The former Gibbons Creek Power Plant was brought down in a just a few seconds. More than 700 pounds of dynamite and around 180 shaped charges were used. We’re told things like the smokestack, boiler and conveyers all fell where they were supposed to.

Crowds gathered near the site and the Gibbons Creek Reservoir to see the implosion, including former employee Betty Jean Herrera of Iola.

She says she worked at the plant for more than 30 years before the coal-fired plant closed in 2018.

”Sad, sad but then it’s kind of good in a way because I’ve seen people that I haven’t seen in years now since we’ve retired. So it’s awesome,” said Herrera, a former Texas Municipal Power Agency Employee.

“It was cool but it was kind of sad. Just seeing it go away,” said Colt Prihoda, an 11-year-old who witnessed the implosion.

Charah Solutions plans to redevelop the property but no changes are expected for the reservoir or recreation area.

Full demolition of the power plant site is expected to last until March.

Future plans for the site include options like solar, battery, and energy storage.

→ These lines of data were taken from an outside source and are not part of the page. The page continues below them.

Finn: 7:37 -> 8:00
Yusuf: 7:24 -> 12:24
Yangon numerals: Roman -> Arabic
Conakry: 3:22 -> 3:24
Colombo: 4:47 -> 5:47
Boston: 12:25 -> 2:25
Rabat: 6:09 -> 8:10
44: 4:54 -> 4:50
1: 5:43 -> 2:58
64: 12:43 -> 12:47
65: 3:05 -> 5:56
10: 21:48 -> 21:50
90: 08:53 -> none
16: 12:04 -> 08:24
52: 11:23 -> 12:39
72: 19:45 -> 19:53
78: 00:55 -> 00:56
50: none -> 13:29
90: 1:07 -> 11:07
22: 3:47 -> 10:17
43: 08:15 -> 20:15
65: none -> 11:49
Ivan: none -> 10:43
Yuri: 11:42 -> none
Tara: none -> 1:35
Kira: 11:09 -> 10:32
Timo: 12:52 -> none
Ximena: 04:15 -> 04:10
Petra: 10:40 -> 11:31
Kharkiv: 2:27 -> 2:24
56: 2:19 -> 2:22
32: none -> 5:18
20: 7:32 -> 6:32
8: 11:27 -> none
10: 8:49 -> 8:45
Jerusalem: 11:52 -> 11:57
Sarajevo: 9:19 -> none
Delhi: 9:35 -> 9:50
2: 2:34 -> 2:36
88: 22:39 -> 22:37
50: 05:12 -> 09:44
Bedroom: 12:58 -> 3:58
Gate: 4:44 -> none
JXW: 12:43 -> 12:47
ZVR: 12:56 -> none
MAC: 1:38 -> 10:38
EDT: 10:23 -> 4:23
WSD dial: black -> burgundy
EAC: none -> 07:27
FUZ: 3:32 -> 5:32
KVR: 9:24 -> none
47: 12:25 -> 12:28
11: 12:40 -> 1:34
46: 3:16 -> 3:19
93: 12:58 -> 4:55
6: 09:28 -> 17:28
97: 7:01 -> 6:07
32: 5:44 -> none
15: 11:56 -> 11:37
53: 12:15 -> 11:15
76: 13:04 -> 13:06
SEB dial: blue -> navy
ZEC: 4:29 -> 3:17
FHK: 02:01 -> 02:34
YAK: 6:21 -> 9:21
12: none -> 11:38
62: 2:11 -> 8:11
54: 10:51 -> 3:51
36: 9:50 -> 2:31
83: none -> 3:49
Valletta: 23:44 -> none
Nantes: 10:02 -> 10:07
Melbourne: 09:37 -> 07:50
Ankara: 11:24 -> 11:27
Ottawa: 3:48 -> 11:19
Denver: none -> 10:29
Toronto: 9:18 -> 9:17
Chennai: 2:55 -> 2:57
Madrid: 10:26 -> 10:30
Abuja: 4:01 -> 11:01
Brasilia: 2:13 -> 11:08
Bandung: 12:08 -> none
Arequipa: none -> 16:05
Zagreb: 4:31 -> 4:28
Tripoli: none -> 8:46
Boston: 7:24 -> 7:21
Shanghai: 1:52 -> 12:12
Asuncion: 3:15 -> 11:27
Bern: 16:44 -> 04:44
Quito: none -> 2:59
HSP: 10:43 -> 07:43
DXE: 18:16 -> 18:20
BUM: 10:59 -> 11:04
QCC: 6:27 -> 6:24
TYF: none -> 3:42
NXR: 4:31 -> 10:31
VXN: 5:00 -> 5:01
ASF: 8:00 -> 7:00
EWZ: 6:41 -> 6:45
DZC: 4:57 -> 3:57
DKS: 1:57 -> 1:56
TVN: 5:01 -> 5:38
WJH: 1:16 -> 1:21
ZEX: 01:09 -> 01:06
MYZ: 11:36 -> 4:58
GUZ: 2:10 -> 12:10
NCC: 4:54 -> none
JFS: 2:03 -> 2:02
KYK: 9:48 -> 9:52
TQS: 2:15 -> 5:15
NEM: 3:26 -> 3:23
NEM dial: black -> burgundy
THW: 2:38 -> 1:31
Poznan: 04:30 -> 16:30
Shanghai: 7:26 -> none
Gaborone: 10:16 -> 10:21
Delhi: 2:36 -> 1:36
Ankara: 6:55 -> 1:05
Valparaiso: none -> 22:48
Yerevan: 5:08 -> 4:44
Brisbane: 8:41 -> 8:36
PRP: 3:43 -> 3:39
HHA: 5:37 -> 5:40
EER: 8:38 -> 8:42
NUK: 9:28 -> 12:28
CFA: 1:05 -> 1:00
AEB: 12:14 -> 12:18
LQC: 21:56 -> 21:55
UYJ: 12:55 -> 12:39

”It’s been an exciting probably seven or eight months. We took ownership of the property in February, right before the big freeze. That was quite an experience and over the last six, seven months we’ve been out here working with our demolition experts Trifecta Services and they’ve been out here doing a lot of work preparing for this big day,” said Scott Reschly, Charah Solutions Vice President of Operations, Southeast.

”We’ve got quite a few ex-TMPA employees working with us and it is a bittersweet moment for them today,” added Mike Dunn, Gibbons Creek Environmental Redevelopment Group Vice President.

The implosion happened at about 8:55 a.m. Some spectators gathered were taken by surprise with the implosion scheduled for 9 a.m.